■ What you need to do:
When you reach the line containing "24: (1010, 326, 1.32)" in the entries below, start writing out each line exactly, and stop after the line containing "38: (157, 53, 1.05)".
::::::::::
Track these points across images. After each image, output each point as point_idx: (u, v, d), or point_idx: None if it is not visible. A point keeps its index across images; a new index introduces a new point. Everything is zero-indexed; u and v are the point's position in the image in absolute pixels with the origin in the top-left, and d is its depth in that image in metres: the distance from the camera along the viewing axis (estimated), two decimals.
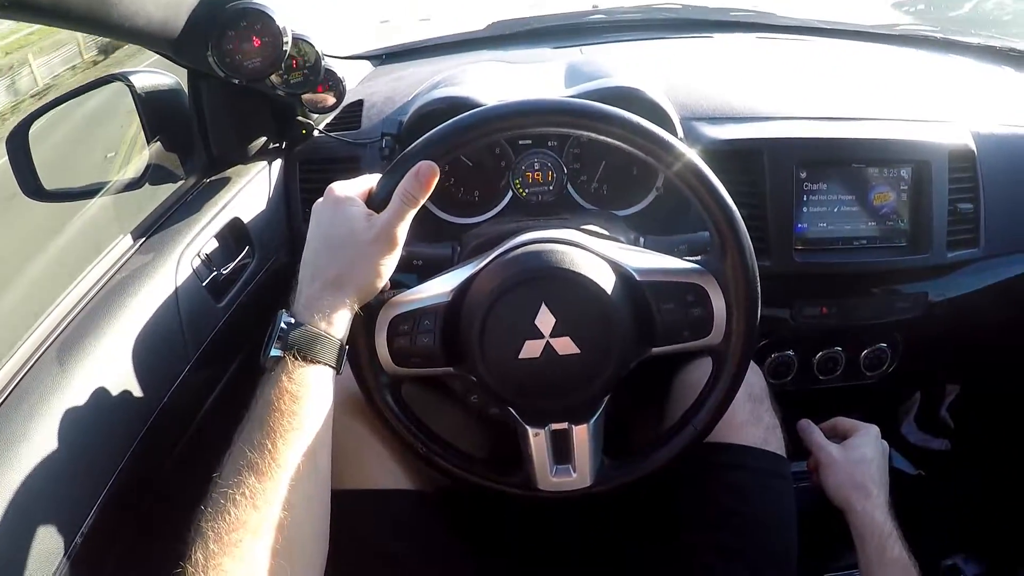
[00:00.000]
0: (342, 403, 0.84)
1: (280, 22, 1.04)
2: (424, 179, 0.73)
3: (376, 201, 0.74)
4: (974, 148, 1.19)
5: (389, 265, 0.74)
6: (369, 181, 0.77)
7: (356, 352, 0.78)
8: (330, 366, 0.70)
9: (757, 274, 0.79)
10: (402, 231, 0.73)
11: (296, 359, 0.67)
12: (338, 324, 0.71)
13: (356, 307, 0.73)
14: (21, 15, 0.71)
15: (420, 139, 0.76)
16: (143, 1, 0.84)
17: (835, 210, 1.19)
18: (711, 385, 0.85)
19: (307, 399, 0.67)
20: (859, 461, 1.03)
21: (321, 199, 0.76)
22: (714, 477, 0.94)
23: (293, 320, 0.69)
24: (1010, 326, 1.32)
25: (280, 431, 0.64)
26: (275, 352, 0.68)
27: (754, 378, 1.04)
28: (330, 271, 0.72)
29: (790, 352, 1.30)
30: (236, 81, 1.05)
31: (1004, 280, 1.25)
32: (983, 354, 1.44)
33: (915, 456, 1.53)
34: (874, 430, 1.09)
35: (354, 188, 0.76)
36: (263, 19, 1.03)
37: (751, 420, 0.99)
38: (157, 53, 1.05)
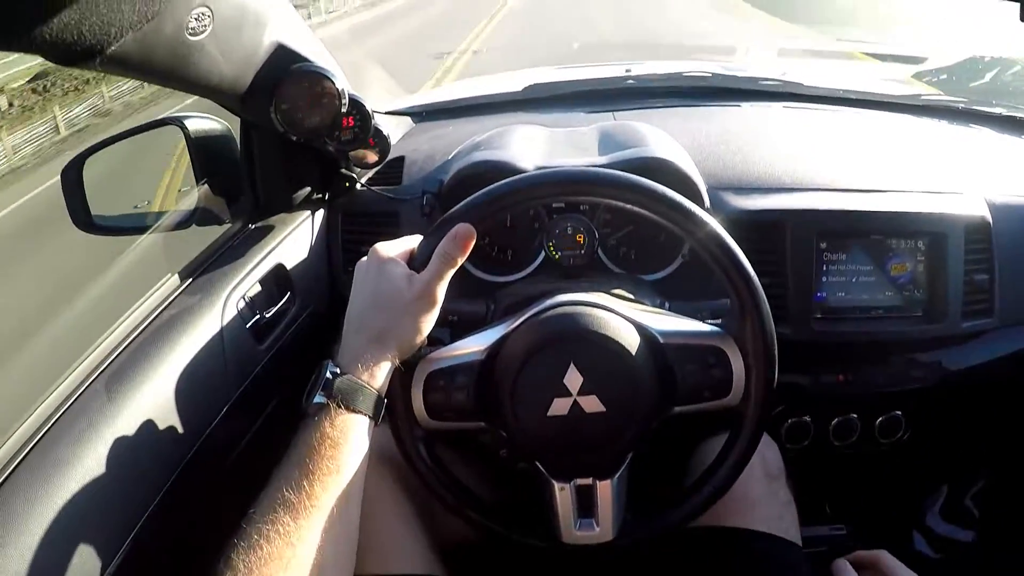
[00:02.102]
0: (378, 455, 0.88)
1: (339, 84, 1.10)
2: (462, 241, 0.78)
3: (417, 261, 0.79)
4: (990, 219, 1.22)
5: (429, 322, 0.79)
6: (410, 242, 0.82)
7: (393, 405, 0.82)
8: (369, 416, 0.74)
9: (775, 338, 0.82)
10: (441, 290, 0.78)
11: (339, 407, 0.71)
12: (379, 376, 0.75)
13: (397, 361, 0.77)
14: (114, 70, 0.78)
15: (460, 203, 0.82)
16: (218, 61, 0.90)
17: (854, 280, 1.22)
18: (729, 444, 0.87)
19: (346, 446, 0.71)
20: None
21: (365, 258, 0.81)
22: (726, 565, 0.97)
23: (338, 370, 0.74)
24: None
25: (318, 474, 0.68)
26: (319, 399, 0.72)
27: (771, 455, 1.07)
28: (374, 327, 0.77)
29: (807, 418, 1.32)
30: (293, 138, 1.10)
31: (1018, 350, 1.26)
32: (1000, 434, 1.45)
33: (940, 547, 1.52)
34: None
35: (396, 249, 0.81)
36: (324, 82, 1.09)
37: (767, 496, 1.01)
38: (224, 107, 1.11)
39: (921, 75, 2.33)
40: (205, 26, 0.83)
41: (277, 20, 1.01)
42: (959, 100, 1.71)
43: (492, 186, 0.82)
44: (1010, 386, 1.32)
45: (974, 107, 1.66)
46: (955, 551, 1.51)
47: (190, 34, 0.82)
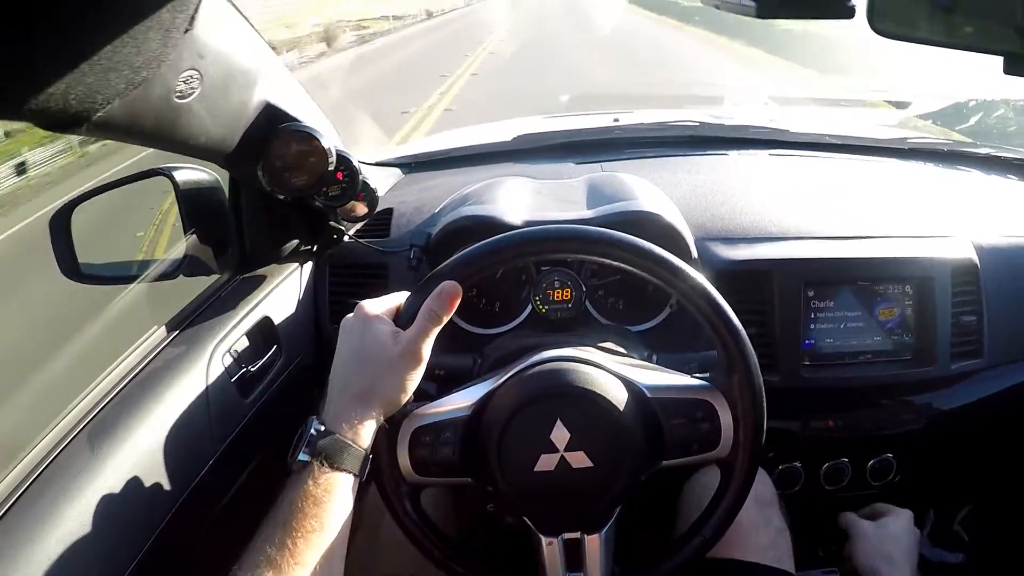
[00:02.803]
0: (361, 510, 0.87)
1: (327, 143, 1.10)
2: (448, 299, 0.79)
3: (403, 319, 0.79)
4: (977, 261, 1.23)
5: (414, 379, 0.78)
6: (396, 299, 0.83)
7: (379, 462, 0.81)
8: (354, 474, 0.73)
9: (763, 390, 0.83)
10: (427, 347, 0.78)
11: (323, 465, 0.71)
12: (364, 434, 0.75)
13: (382, 419, 0.77)
14: (101, 134, 0.79)
15: (447, 261, 0.83)
16: (205, 122, 0.91)
17: (842, 326, 1.23)
18: (719, 495, 0.87)
19: (329, 504, 0.70)
20: (889, 536, 1.06)
21: (351, 315, 0.81)
22: None
23: (323, 428, 0.73)
24: (1015, 436, 1.33)
25: (301, 532, 0.67)
26: (303, 457, 0.72)
27: (761, 485, 1.07)
28: (359, 384, 0.76)
29: (797, 463, 1.31)
30: (280, 196, 1.10)
31: (1007, 388, 1.27)
32: (992, 469, 1.45)
33: (930, 571, 1.51)
34: (907, 513, 1.12)
35: (382, 306, 0.81)
36: (311, 140, 1.09)
37: (760, 523, 1.02)
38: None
39: (906, 121, 2.37)
40: (193, 88, 0.84)
41: (266, 79, 1.02)
42: (945, 142, 1.73)
43: (479, 244, 0.83)
44: (999, 424, 1.33)
45: (960, 148, 1.68)
46: (946, 574, 1.50)
47: (178, 97, 0.82)
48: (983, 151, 1.66)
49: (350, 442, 0.73)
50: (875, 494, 1.34)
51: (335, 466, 0.72)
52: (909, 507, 1.35)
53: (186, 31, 0.77)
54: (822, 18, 0.71)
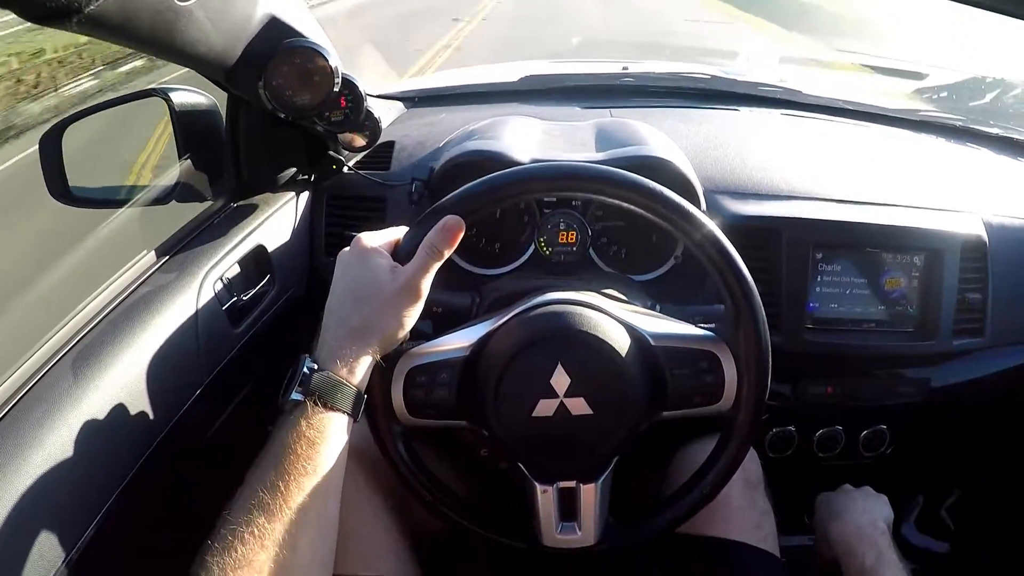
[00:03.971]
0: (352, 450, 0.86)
1: (333, 62, 1.05)
2: (450, 233, 0.75)
3: (402, 253, 0.76)
4: (986, 239, 1.22)
5: (412, 316, 0.75)
6: (395, 233, 0.79)
7: (372, 401, 0.79)
8: (348, 414, 0.71)
9: (769, 344, 0.81)
10: (426, 283, 0.75)
11: (316, 405, 0.69)
12: (359, 373, 0.72)
13: (377, 356, 0.74)
14: (92, 31, 0.73)
15: (450, 194, 0.79)
16: (206, 30, 0.86)
17: (847, 292, 1.21)
18: (719, 450, 0.86)
19: (323, 445, 0.68)
20: (864, 515, 1.05)
21: (347, 248, 0.78)
22: (704, 575, 0.96)
23: (316, 366, 0.71)
24: (1009, 419, 1.33)
25: (294, 474, 0.66)
26: (296, 396, 0.69)
27: (751, 464, 1.06)
28: (354, 320, 0.73)
29: (791, 428, 1.31)
30: (282, 115, 1.06)
31: (1006, 369, 1.27)
32: (982, 454, 1.46)
33: (915, 558, 1.53)
34: (883, 497, 1.11)
35: (380, 239, 0.78)
36: (317, 58, 1.05)
37: (746, 505, 1.01)
38: (209, 79, 1.07)
39: (921, 91, 2.33)
40: None
41: None
42: (957, 118, 1.71)
43: (486, 177, 0.79)
44: (994, 405, 1.33)
45: (972, 126, 1.66)
46: (930, 562, 1.52)
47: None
48: (995, 131, 1.63)
49: (344, 381, 0.71)
50: (866, 465, 1.35)
51: (329, 405, 0.69)
52: (899, 487, 1.36)
53: None
54: None
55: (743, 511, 1.00)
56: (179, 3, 0.78)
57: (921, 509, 1.56)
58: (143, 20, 0.76)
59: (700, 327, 0.85)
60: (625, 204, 0.79)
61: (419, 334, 0.83)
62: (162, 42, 0.83)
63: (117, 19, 0.72)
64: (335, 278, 0.77)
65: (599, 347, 0.78)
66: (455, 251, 0.77)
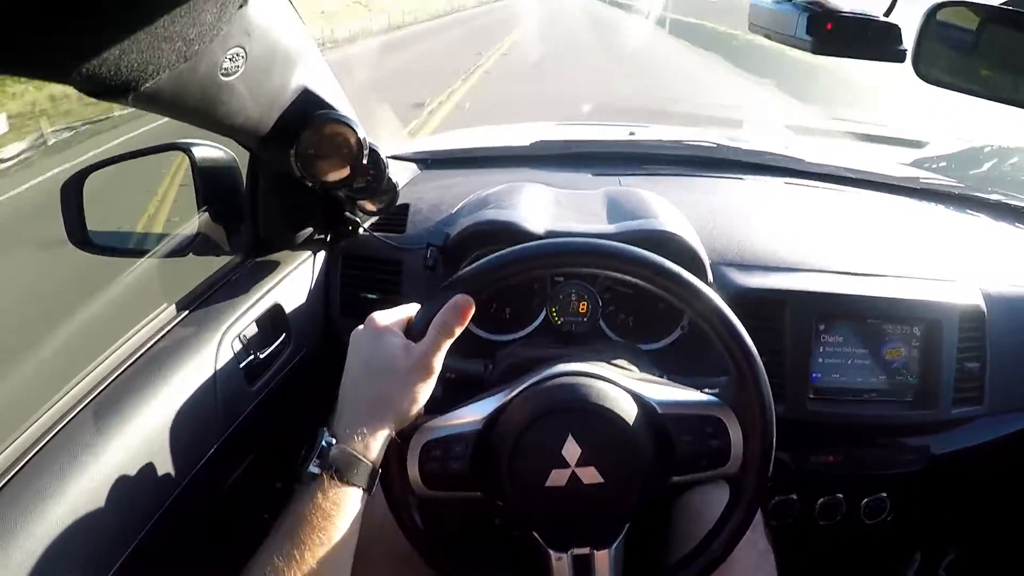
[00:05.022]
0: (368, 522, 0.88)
1: (361, 134, 1.08)
2: (461, 312, 0.78)
3: (415, 331, 0.79)
4: (984, 309, 1.24)
5: (426, 392, 0.78)
6: (407, 311, 0.82)
7: (388, 475, 0.81)
8: (363, 488, 0.73)
9: (773, 405, 0.82)
10: (438, 361, 0.78)
11: (333, 479, 0.71)
12: (375, 448, 0.74)
13: (392, 432, 0.77)
14: (143, 106, 0.77)
15: (463, 270, 0.82)
16: (246, 101, 0.90)
17: (849, 362, 1.23)
18: (729, 511, 0.87)
19: (338, 518, 0.70)
20: None
21: (361, 327, 0.81)
22: None
23: (333, 440, 0.73)
24: (1007, 484, 1.34)
25: (309, 544, 0.68)
26: (313, 469, 0.71)
27: None
28: (370, 397, 0.76)
29: (793, 496, 1.31)
30: (309, 184, 1.08)
31: (1003, 436, 1.28)
32: (981, 516, 1.45)
33: None
34: None
35: (393, 317, 0.81)
36: (347, 132, 1.07)
37: (745, 546, 1.00)
38: (244, 146, 1.10)
39: (921, 161, 2.37)
40: (238, 67, 0.83)
41: (304, 63, 1.01)
42: (957, 185, 1.73)
43: (498, 253, 0.82)
44: (993, 470, 1.33)
45: (971, 192, 1.69)
46: None
47: (223, 74, 0.82)
48: (994, 197, 1.66)
49: (360, 456, 0.73)
50: (866, 532, 1.35)
51: (344, 480, 0.71)
52: (898, 546, 1.36)
53: (240, 6, 0.76)
54: (875, 59, 0.72)
55: (743, 552, 0.99)
56: (224, 78, 0.82)
57: (919, 567, 1.55)
58: (191, 95, 0.80)
59: (705, 392, 0.87)
60: (636, 280, 0.81)
61: (432, 399, 0.84)
62: (206, 114, 0.87)
63: (169, 95, 0.76)
64: (349, 356, 0.80)
65: (608, 417, 0.80)
66: None
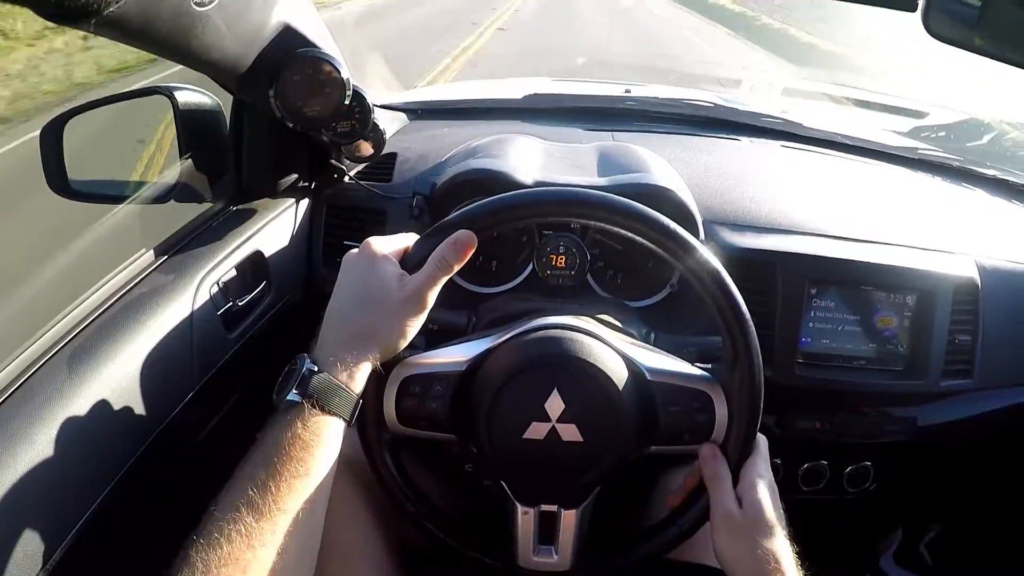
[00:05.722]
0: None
1: (344, 74, 1.05)
2: (462, 247, 0.75)
3: (411, 262, 0.76)
4: (979, 282, 1.23)
5: (415, 326, 0.75)
6: (404, 240, 0.79)
7: (364, 407, 0.78)
8: (345, 419, 0.70)
9: (762, 390, 0.81)
10: (433, 295, 0.75)
11: (314, 407, 0.68)
12: (358, 378, 0.72)
13: (377, 363, 0.74)
14: (109, 33, 0.73)
15: (459, 210, 0.79)
16: (222, 35, 0.86)
17: (839, 328, 1.22)
18: (701, 488, 0.85)
19: (317, 449, 0.67)
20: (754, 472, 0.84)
21: (355, 251, 0.77)
22: None
23: (316, 368, 0.70)
24: (992, 460, 1.34)
25: (286, 475, 0.65)
26: (293, 397, 0.68)
27: None
28: (358, 325, 0.73)
29: (777, 460, 1.30)
30: (291, 125, 1.05)
31: (992, 411, 1.27)
32: (964, 492, 1.46)
33: None
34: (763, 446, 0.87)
35: (390, 246, 0.77)
36: (329, 69, 1.04)
37: None
38: (221, 85, 1.06)
39: (920, 130, 2.34)
40: None
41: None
::::::::::
■ Expected answer:
24: (1010, 326, 1.32)
25: (280, 431, 0.64)
26: (275, 352, 0.68)
27: (754, 378, 1.04)
28: (330, 271, 0.72)
29: (790, 352, 1.30)
30: (236, 81, 1.05)
31: (1004, 280, 1.25)
32: (983, 354, 1.44)
33: (915, 456, 1.53)
34: (874, 430, 1.09)
35: (354, 188, 0.76)
36: (263, 19, 1.03)
37: (751, 420, 0.99)
38: (157, 53, 1.05)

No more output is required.